• [What is being asked]
Please give every line of text in the material below as a Markdown table with the columns "Row" and "Line", numbering the rows and leaving out blank lines. Keep the pictures out of the answer.
[[ Input material open ]]
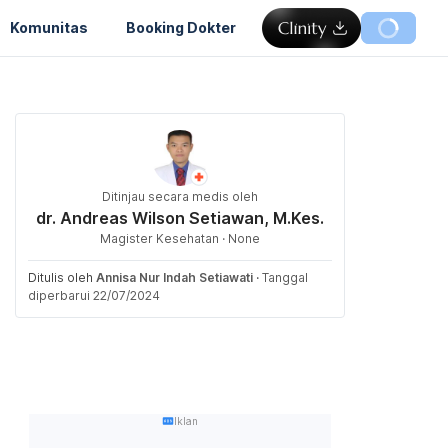
Komunitas
Booking Dokter
Ditinjau secara medis oleh
dr. Andreas Wilson Setiawan, M.Kes.
Magister Kesehatan · None
Ditulis oleh
Annisa Nur Indah Setiawati
·
Tanggal
diperbarui 22/07/2024
Iklan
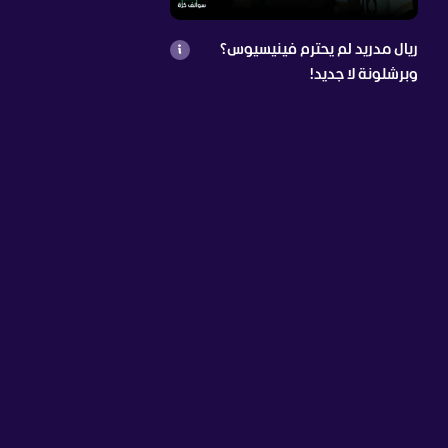
ريال مدريد لم يحترم فينيسيوس؟
وبرشلونة لا جديد!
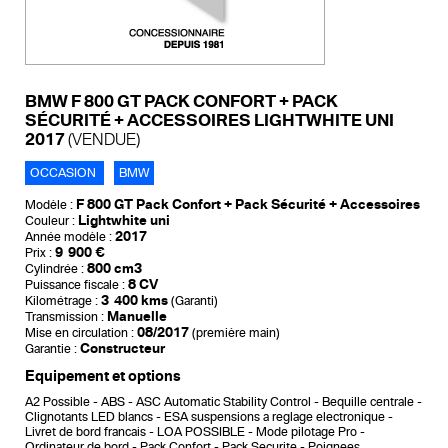
BMW F 800 GT PACK CONFORT + PACK
SÉCURITÉ + ACCESSOIRES LIGHTWHITE UNI
2017
(VENDUE)
OCCASION
BMW
F 800 GT Pack Confort + Pack Sécurité + Accessoires
Modèle :
Lightwhite uni
Couleur :
2017
Année modèle :
9 900 €
Prix :
800 cm3
Cylindrée :
8 CV
Puissance fiscale :
3 400 kms
Kilométrage :
(Garanti)
Manuelle
Transmission :
08/2017
Mise en circulation :
(première main)
Constructeur
Garantie :
Equipement et options
A2 Possible
ABS
ASC Automatic Stability Control
Bequille centrale
Clignotants LED blancs
ESA suspensions a reglage electronique
Livret de bord francais
LOA POSSIBLE
Mode pilotage Pro
Ordinateur de bord
Pack Confort
Pack Securite
Poignees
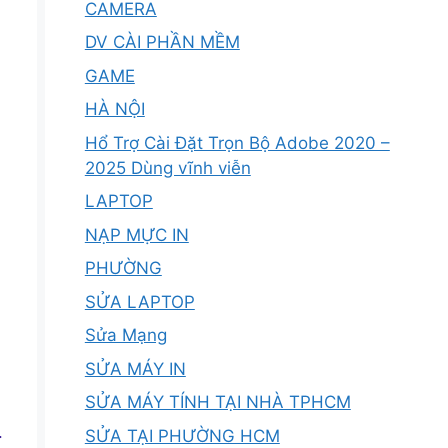
CAMERA
DV CÀI PHẦN MỀM
GAME
HÀ NỘI
Hổ Trợ Cài Đặt Trọn Bộ Adobe 2020 –
2025 Dùng vĩnh viễn
LAPTOP
NẠP MỰC IN
PHƯỜNG
SỬA LAPTOP
Sửa Mạng
SỬA MÁY IN
SỬA MÁY TÍNH TẠI NHÀ TPHCM
.
SỬA TẠI PHƯỜNG HCM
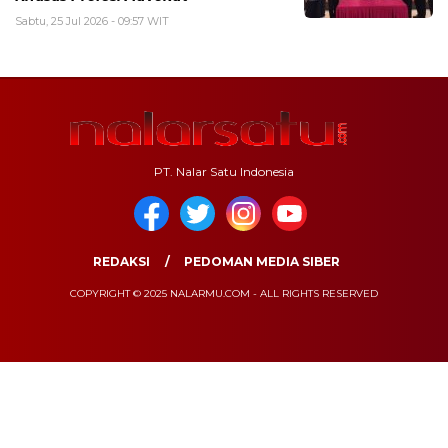
Sabtu, 25 Jul 2026 - 09:57 WIT
PT. Nalar Satu Indonesia
REDAKSI
PEDOMAN MEDIA SIBER
COPYRIGHT © 2025 NALARMU.COM - ALL RIGHTS RESERVED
[[ Input material closed ]]
• [Task answer]
| Row | Line |
|---|---|
| 1 | Komunitas |
| 2 | Booking Dokter |
| 3 | Ditinjau secara medis oleh |
| 4 | dr. Andreas Wilson Setiawan, M.Kes. |
| 5 | Magister Kesehatan · None |
| 6 | Ditulis oleh |
| 7 | Annisa Nur Indah Setiawati |
| 8 | · |
| 9 | Tanggal |
| 10 | diperbarui 22/07/2024 |
| 11 | Iklan |
| 12 | ريال مدريد لم يحترم فينيسيوس؟ |
| 13 | وبرشلونة لا جديد! |
| 14 | BMW F 800 GT PACK CONFORT + PACK |
| 15 | SÉCURITÉ + ACCESSOIRES LIGHTWHITE UNI |
| 16 | 2017 |
| 17 | (VENDUE) |
| 18 | OCCASION |
| 19 | BMW |
| 20 | F 800 GT Pack Confort + Pack Sécurité + Accessoires |
| 21 | Modèle : |
| 22 | Lightwhite uni |
| 23 | Couleur : |
| 24 | 2017 |
| 25 | Année modèle : |
| 26 | 9 900 € |
| 27 | Prix : |
| 28 | 800 cm3 |
| 29 | Cylindrée : |
| 30 | 8 CV |
| 31 | Puissance fiscale : |
| 32 | 3 400 kms |
| 33 | Kilométrage : |
| 34 | (Garanti) |
| 35 | Manuelle |
| 36 | Transmission : |
| 37 | 08/2017 |
| 38 | Mise en circulation : |
| 39 | (première main) |
| 40 | Constructeur |
| 41 | Garantie : |
| 42 | Equipement et options |
| 43 | A2 Possible |
| 44 | ABS |
| 45 | ASC Automatic Stability Control |
| 46 | Bequille centrale |
| 47 | Clignotants LED blancs |
| 48 | ESA suspensions a reglage electronique |
| 49 | Livret de bord francais |
| 50 | LOA POSSIBLE |
| 51 | Mode pilotage Pro |
| 52 | Ordinateur de bord |
| 53 | Pack Confort |
| 54 | Pack Securite |
| 55 | Poignees |
| 56 | CAMERA |
| 57 | DV CÀI PHẦN MỀM |
| 58 | GAME |
| 59 | HÀ NỘI |
| 60 | Hổ Trợ Cài Đặt Trọn Bộ Adobe 2020 – |
| 61 | 2025 Dùng vĩnh viễn |
| 62 | LAPTOP |
| 63 | NẠP MỰC IN |
| 64 | PHƯỜNG |
| 65 | SỬA LAPTOP |
| 66 | Sửa Mạng |
| 67 | SỬA MÁY IN |
| 68 | SỬA MÁY TÍNH TẠI NHÀ TPHCM |
| 69 | . |
| 70 | SỬA TẠI PHƯỜNG HCM |
| 71 | Sabtu, 25 Jul 2026 - 09:57 WIT |
| 72 | PT. Nalar Satu Indonesia |
| 73 | REDAKSI |
| 74 | PEDOMAN MEDIA SIBER |
| 75 | COPYRIGHT © 2025 NALARMU.COM - ALL RIGHTS RESERVED |